Het is raar hoe snel je aan iemand kon wennen. Na het ongeval, sloot ik me voor iedereen af: onbekenden, kennissen, vrienden, familie en zelfs mijn eigen moeder. 

Ik wilde de hoeveelheid mensen die me konden verlaten tot het absolute minimum beperken. Niemand had nog de toestemming om zomaar mijn leven in en uit te lopen, zoals sommigen vroeger wel deden. Zelf als je maar gewoon een goeie kennis van me wou zijn, moest je een bepaald traject afleggen dat door mijn holle hart was gecreëerd.

Een beetje zoals een ridder, die streed om de hand van zijn jonkvrouw in nood. Ik was dan de jonkvrouw hoog in een toren. Een toren die net als ik goed afgesloten was. Geen trap om te beklimmen, geen ramen om door te sluipen en al zeker geen deur om in te trappen. 

De meeste ridders begonnen niet eens aan een zoektocht naar een ingang. Dat was een te grote inspanning, blijkbaar. De ridders van tegenwoordig zijn niet meer wat ze geweest waren of ze werden in films zwaar opgeblazen.

Hun probleem, niet het mijne, dacht ik dan altijd, maar ik herinnerde me nog hoe dokter Falcon teleurstellend met zijn hoofd had geschud toen hij zei: 'Wie wil er nu moeite doen voor iemand die duidelijk aangeeft niet geholpen te willen worden?'

Dat was de laatste dag dat ik echt met hem had gepraat.

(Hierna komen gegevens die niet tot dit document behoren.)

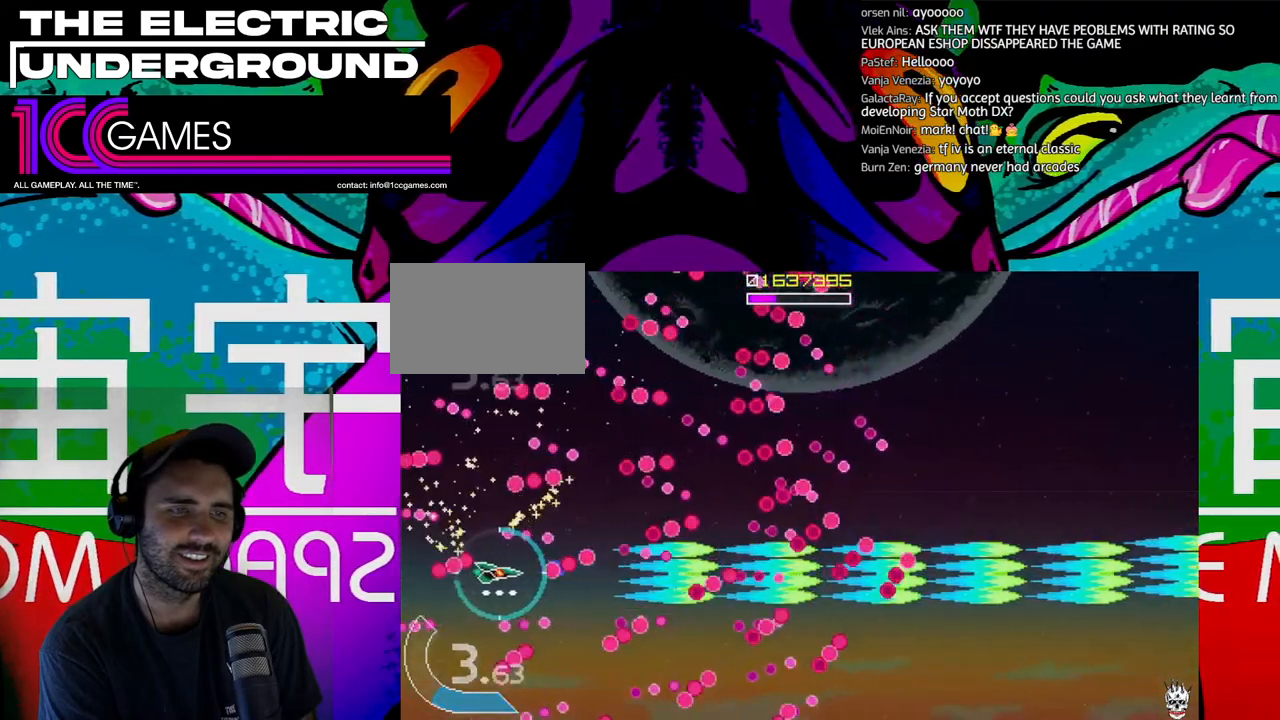
{"dt_ms": 500, "buttons": ["SQUARE", "TRIANGLE"], "left_stick": "center", "events": [[33, "left_stick", "center"], [100, "left_stick", "left"], [200, "left_stick", "up-left"], [333, "left_stick", "center"]]}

Niet omdat ik vond dat hij geen gelijk had. Wel omdat mijn trots me in de weg stond dat toe te geven.

Ik merkte pas op hoe eenzaam ik me eigenlijk had gevoeld, nadat ik James ontmoette.

Ik kon me een tijd voor hem amper herinneren. Het leek al na een paar dagen alsof hij er altijd al was geweest. De manier waarop hij over de speelplaats liep, zijn scheve glimlach, de manier waarop hij zijn hand door zijn haar haalde als hij iets niet begreep,...

Allemaal kleine gebaren die ik niet meer kon wegdenken uit mijn leven. Ze waren in die paar weken zo snel vertrouwd geworden. Ik piekerde me er suf over. In die drie jaar was het nog niemand gelukt om langs mijn barricades te komen, maar James deed het bijna al dansend. Het verbaasde me dat hij me wilde leren kennen, maar het aller gekste was dat ik hem effectief dichterbij liet komen.

Ik zat al nagelbijtend, heen en weer wippend, op mijn stoel terwijl ik één van de sportjongens in de gaten hield die gevaarlijk ver naar achter leunde met zijn stoel, balancerend op twee poten.

Zou hij beseffen dat als hij nu viel hij zijn wervelkolom onherstelbaar zou beschadigen? Als hij met de achterkant van zijn nek de bank achter hem zou raken in zijn val, zou hij waarschijnlijk verlamd raken van zijn schouders tot zijn tenen.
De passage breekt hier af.